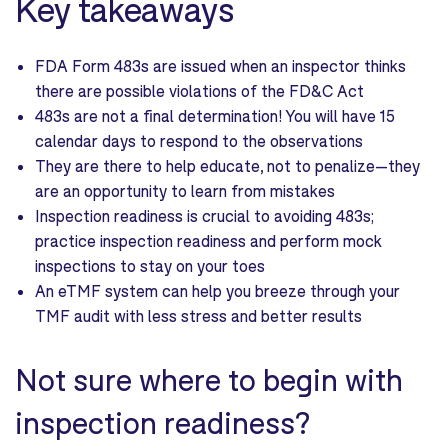
Key takeaways
FDA Form 483s are issued when an inspector thinks
there are possible violations of the FD&C Act
483s are not a final determination! You will have 15
calendar days to respond to the observations
They are there to help educate, not to penalize—they
are an opportunity to learn from mistakes
Inspection readiness is crucial to avoiding 483s;
practice inspection readiness and perform mock
inspections to stay on your toes
An eTMF system can help you breeze through your
TMF audit with less stress and better results
Not sure where to begin with
inspection readiness?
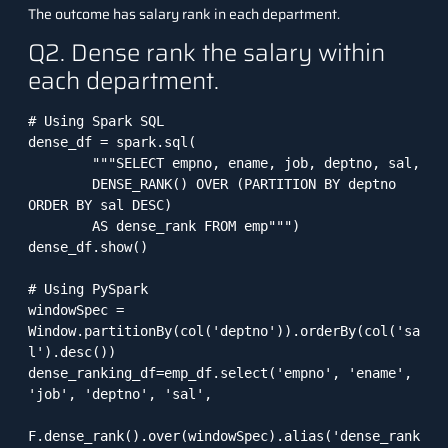
The outcome has salary rank in each department.
Q2. Dense rank the salary within
each department.
# Using Spark SQL

dense_df = spark.sql(

        """SELECT empno, ename, job, deptno, sal, 

        DENSE_RANK() OVER (PARTITION BY deptno 
ORDER BY sal DESC) 

        AS dense_rank FROM emp""")

dense_df.show()

# Using PySpark

windowSpec = 
Window.partitionBy(col('deptno')).orderBy(col('sa
l').desc())

dense_ranking_df=emp_df.select('empno', 'ename', 
'job', 'deptno', 'sal', 

F.dense_rank().over(windowSpec).alias('dense_rank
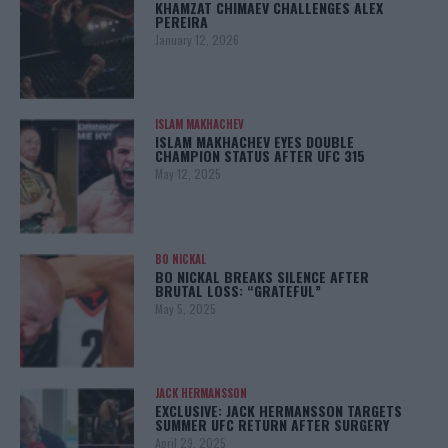
KHAMZAT CHIMAEV CHALLENGES ALEX
PEREIRA
January 12, 2026
ISLAM MAKHACHEV
ISLAM MAKHACHEV EYES DOUBLE
CHAMPION STATUS AFTER UFC 315
May 12, 2025
BO NICKAL
BO NICKAL BREAKS SILENCE AFTER
BRUTAL LOSS: “GRATEFUL”
May 5, 2025
JACK HERMANSSON
EXCLUSIVE: JACK HERMANSSON TARGETS
SUMMER UFC RETURN AFTER SURGERY
April 29, 2025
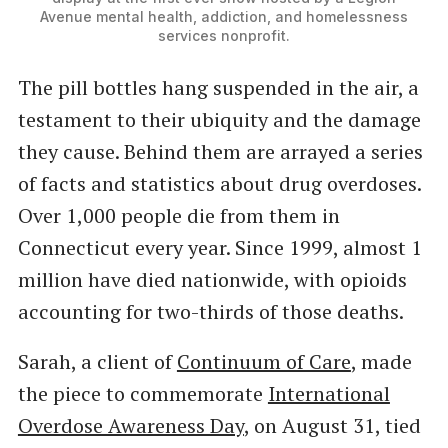
Avenue mental health, addiction, and homelessness
services nonprofit.
The pill bottles hang suspended in the air, a
testament to their ubiquity and the damage
they cause. Behind them are arrayed a series
of facts and statistics about drug overdoses.
Over 1,000 people die from them in
Connecticut every year. Since 1999, almost 1
million have died nationwide, with opioids
accounting for two-thirds of those deaths.
Sarah, a client of
Continuum of Care
, made
the piece to commemorate
International
Overdose Awareness Day
, on August 31, tied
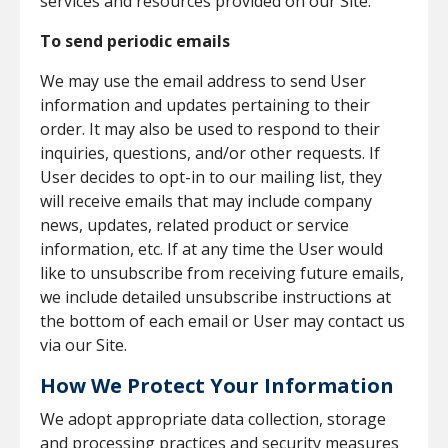
services and resources provided on our Site.
To send periodic emails
We may use the email address to send User
information and updates pertaining to their
order. It may also be used to respond to their
inquiries, questions, and/or other requests. If
User decides to opt-in to our mailing list, they
will receive emails that may include company
news, updates, related product or service
information, etc. If at any time the User would
like to unsubscribe from receiving future emails,
we include detailed unsubscribe instructions at
the bottom of each email or User may contact us
via our Site.
How We Protect Your Information
We adopt appropriate data collection, storage
and processing practices and security measures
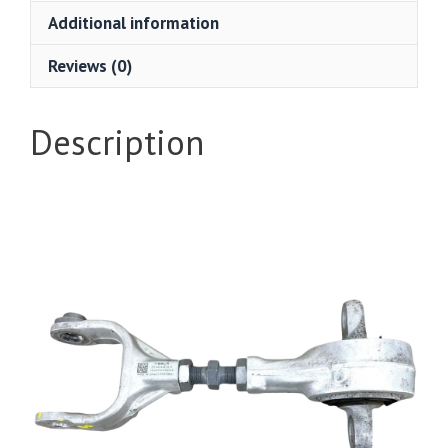
Additional information
Reviews (0)
Description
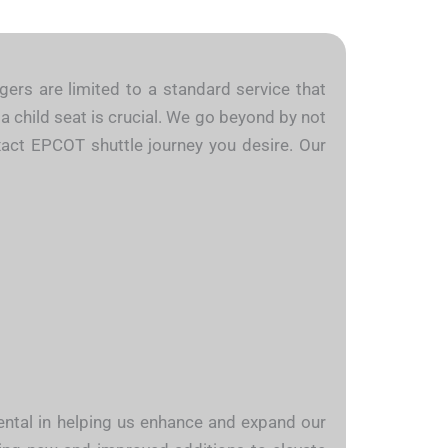
gers are limited to a standard service that
a child seat is crucial. We go beyond by not
exact EPCOT shuttle journey you desire. Our
mental in helping us enhance and expand our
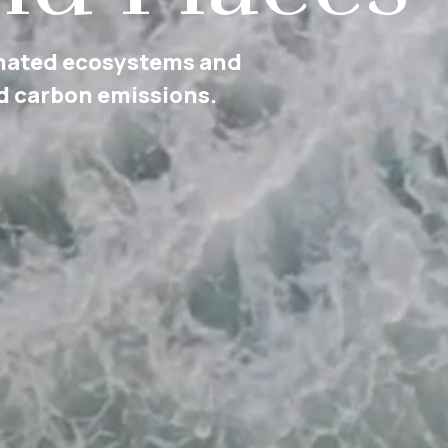
lly diverse and equitable
nd political life.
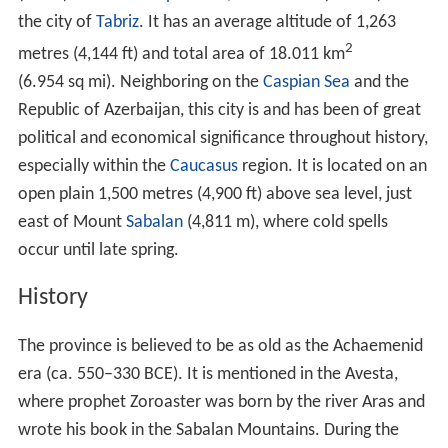
History
The province is believed to be as old as the Achaemenid
era (ca. 550–330 BCE). It is mentioned in the Avesta,
where prophet Zoroaster was born by the river Aras and
wrote his book in the Sabalan Mountains. During the
Parthian era, the city had a special importance among
the cities of Azerbaijan. Some Muslim historians
attribute the foundation of Ardabil to king
Peroz I
of the
Sassanid Empire. The Persian poet Ferdowsi also credits
the foundation of the city to Peroz I. Ardabil suffered
some damages caused by occasional raids of Huns from
the 4th to 6th century CE. Peroz repaired those damages
and fortified the city. Peroz made Ardabil the residence
of provincial governor (Marzban) of Azarbaijan.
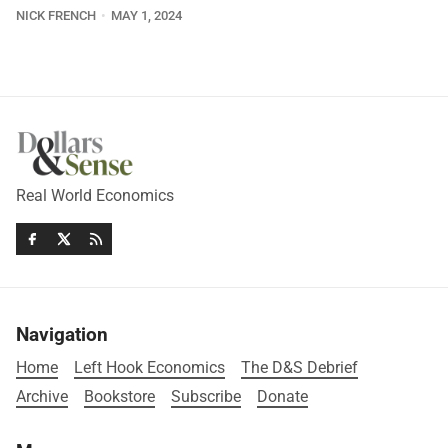
NICK FRENCH
MAY 1, 2024
Real World Economics
Navigation
Home
Left Hook Economics
The D&S Debrief
Archive
Bookstore
Subscribe
Donate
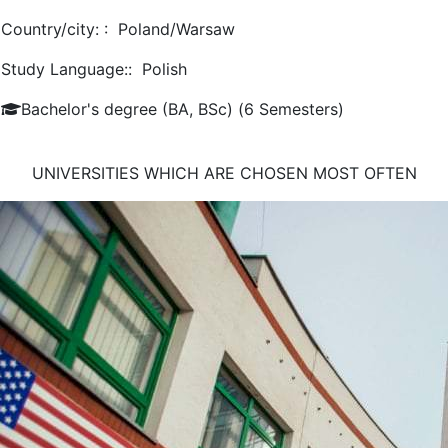
Country/city: :
Poland/Warsaw
Study Language::
Polish
Bachelor's degree (BA, BSc) (6 Semesters)
UNIVERSITIES WHICH ARE CHOSEN MOST OFTEN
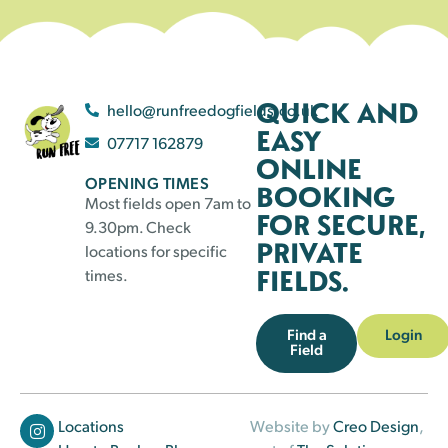
QUICK AND
hello@runfreedogfields.co.uk
EASY
07717 162879
ONLINE
OPENING TIMES
BOOKING
Most fields open 7am to
FOR SECURE,
9.30pm. Check
PRIVATE
locations for specific
FIELDS.
times.
Find a
Login
Field
Locations
Website by
Creo Design
,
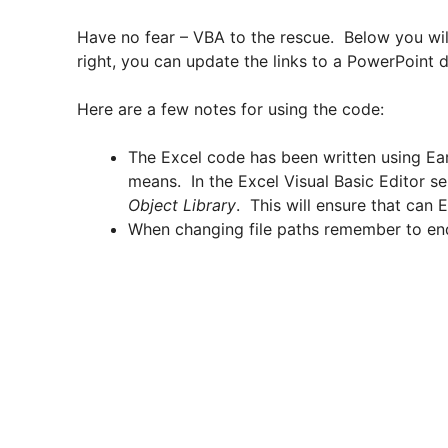
Have no fear – VBA to the rescue. Below you wil
right, you can update the links to a PowerPoint
Here are a few notes for using the code:
The Excel code has been written using Ear
means. In the Excel Visual Basic Editor s
Object Library
. This will ensure that can
When changing file paths remember to end t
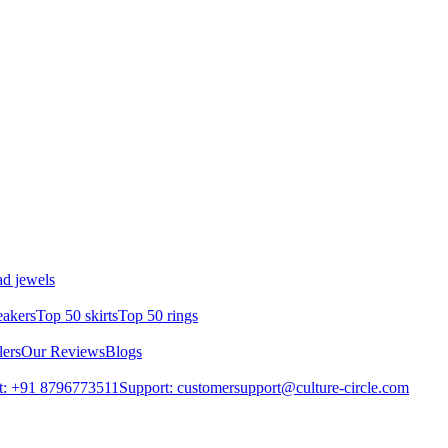
d jewels
eakers
Top 50 skirts
Top 50 rings
lers
Our Reviews
Blogs
t: +91 8796773511
Support: customersupport@culture-circle.com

# Task brief
This exercise asks for an exact copy of the lines from the first one in the data through the line that contains "An eTMF system", pictures excluded.

# Exercise answer
Key takeaways
FDA Form 483s are issued when an inspector thinks
there are possible violations of the FD&C Act
483s are not a final determination! You will have 15
calendar days to respond to the observations
They are there to help educate, not to penalize—they
are an opportunity to learn from mistakes
Inspection readiness is crucial to avoiding 483s;
practice inspection readiness and perform mock
inspections to stay on your toes
An eTMF system can help you breeze through your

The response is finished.